I was reading John Cheese’s latest column, “5 Pieces of Advice Every Adult Wishes They Got as a Teenager,” and it got me thinking about the subject of advice more generally. I usually tell people I’m against advice, but manifestly that isn’t true: I give it and even, very very occasionally and when I have no other choice, take it. But I do think the most common kind of advice is irrelevant advice.
Advice can be irrelevant for a lot of reasons. It can answer a question you have no interest in asking. It can get the location of your problem wrong, like when people assume that you’re a whiny little light bulb who just doesn’t want to change.
A lot of irrelevant advice fails because it confuses the means with the end. Here the advice-giver insists that you need to do things the way that worked for them, or the way they’ve heard about, or the way that sounds like it should work, and if you don’t do it that way you are DOOOMED. With three o’s.

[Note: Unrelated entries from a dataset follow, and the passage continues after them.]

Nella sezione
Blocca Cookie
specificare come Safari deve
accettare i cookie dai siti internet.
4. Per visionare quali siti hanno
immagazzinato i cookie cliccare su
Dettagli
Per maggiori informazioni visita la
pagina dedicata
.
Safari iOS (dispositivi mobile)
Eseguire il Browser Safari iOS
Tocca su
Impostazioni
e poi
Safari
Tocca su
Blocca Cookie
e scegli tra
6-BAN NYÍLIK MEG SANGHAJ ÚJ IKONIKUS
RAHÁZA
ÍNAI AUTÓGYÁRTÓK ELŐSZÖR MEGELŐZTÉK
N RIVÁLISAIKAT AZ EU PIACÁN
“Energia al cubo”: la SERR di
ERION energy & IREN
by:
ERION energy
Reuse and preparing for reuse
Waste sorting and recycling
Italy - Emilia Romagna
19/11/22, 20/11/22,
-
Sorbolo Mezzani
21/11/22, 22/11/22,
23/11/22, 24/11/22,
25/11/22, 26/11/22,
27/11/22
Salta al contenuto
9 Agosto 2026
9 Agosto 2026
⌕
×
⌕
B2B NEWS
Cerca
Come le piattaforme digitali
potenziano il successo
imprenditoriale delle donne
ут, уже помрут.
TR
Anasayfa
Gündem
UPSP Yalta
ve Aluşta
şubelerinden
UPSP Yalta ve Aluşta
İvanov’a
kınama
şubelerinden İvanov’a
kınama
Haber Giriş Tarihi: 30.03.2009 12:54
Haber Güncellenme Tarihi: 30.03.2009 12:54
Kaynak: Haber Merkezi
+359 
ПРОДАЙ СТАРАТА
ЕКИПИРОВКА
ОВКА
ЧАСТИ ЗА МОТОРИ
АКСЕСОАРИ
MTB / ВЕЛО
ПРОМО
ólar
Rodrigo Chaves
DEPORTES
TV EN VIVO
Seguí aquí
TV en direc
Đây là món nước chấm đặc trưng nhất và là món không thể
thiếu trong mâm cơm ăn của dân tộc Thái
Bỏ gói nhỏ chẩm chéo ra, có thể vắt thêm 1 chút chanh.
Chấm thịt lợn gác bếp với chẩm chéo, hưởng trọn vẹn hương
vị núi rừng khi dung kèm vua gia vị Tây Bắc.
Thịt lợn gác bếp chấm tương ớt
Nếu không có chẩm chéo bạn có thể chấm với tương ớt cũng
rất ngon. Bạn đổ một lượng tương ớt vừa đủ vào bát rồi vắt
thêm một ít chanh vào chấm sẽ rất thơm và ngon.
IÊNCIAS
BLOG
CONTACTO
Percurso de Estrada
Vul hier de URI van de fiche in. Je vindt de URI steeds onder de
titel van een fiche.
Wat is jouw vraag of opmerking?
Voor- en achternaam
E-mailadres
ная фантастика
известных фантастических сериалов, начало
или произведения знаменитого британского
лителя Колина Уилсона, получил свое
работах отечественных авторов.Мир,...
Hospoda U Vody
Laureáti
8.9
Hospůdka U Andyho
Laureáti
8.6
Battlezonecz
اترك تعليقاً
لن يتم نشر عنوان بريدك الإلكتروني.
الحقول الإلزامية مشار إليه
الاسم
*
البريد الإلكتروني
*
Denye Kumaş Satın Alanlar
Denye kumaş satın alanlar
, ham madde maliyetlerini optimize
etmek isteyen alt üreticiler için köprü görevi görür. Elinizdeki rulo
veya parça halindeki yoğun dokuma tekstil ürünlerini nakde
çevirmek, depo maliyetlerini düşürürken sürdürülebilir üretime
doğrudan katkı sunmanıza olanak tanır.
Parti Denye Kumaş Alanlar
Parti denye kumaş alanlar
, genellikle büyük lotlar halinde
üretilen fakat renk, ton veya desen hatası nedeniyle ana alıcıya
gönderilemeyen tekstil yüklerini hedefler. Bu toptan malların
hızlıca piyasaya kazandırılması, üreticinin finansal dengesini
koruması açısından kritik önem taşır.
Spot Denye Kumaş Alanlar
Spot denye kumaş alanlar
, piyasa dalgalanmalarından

So you get well-meaning straight Catholics proposing Courage as the universal, one-size-fits-all solution to the problem of actual existing gay/same-sex attracted Catholics, when there are a lot of problems with Courage and even at its best it isn’t for everyone. They’re confusing the goal–lead a faithful life, and therefore a life striving to be chaste–with one possible means of approaching that goal.
In general, better advice is advice with more possible pathways, and a stronger sense of the difference between the destination and the path.